- [Task instructions] Exactly the lines below from the one with "Dapoxetine is a" up to and including the one with "Dapoxetine is usually" make up the answer, with nothing else added.

- [Material for this task]
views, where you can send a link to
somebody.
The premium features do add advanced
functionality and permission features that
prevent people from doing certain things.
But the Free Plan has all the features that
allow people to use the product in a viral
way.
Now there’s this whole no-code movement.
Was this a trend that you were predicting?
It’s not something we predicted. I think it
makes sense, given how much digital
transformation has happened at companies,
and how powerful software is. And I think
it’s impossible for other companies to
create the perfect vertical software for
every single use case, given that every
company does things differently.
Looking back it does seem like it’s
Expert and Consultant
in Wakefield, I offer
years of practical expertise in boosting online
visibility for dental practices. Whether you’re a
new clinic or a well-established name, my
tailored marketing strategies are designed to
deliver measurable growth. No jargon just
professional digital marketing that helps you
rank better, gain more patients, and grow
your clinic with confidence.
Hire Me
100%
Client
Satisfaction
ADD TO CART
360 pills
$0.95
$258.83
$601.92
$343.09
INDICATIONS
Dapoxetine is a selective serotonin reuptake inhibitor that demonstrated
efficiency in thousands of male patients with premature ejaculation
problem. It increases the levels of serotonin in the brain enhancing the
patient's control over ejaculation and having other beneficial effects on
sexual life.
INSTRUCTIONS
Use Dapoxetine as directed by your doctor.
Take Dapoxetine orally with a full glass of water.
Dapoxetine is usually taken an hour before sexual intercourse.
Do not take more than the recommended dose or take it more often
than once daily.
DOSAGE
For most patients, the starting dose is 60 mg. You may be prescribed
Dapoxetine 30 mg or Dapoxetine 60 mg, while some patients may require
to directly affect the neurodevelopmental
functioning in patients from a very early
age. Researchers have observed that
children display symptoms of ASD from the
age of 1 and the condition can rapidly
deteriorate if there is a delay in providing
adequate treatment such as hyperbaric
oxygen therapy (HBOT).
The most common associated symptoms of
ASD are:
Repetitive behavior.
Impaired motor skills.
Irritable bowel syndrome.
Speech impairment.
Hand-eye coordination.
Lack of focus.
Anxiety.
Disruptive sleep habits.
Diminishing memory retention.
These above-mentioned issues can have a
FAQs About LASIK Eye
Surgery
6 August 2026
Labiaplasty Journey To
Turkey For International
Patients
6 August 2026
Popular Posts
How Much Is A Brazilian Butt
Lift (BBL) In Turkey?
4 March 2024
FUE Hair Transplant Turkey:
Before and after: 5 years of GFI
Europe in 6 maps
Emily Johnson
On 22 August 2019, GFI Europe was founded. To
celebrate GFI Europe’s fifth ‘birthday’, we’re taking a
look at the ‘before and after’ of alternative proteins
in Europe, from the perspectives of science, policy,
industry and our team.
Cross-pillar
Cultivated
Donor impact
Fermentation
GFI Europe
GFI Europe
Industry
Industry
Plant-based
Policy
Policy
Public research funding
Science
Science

- [Written response]
Dapoxetine is a selective serotonin reuptake inhibitor that demonstrated
efficiency in thousands of male patients with premature ejaculation
problem. It increases the levels of serotonin in the brain enhancing the
patient's control over ejaculation and having other beneficial effects on
sexual life.
INSTRUCTIONS
Use Dapoxetine as directed by your doctor.
Take Dapoxetine orally with a full glass of water.
Dapoxetine is usually taken an hour before sexual intercourse.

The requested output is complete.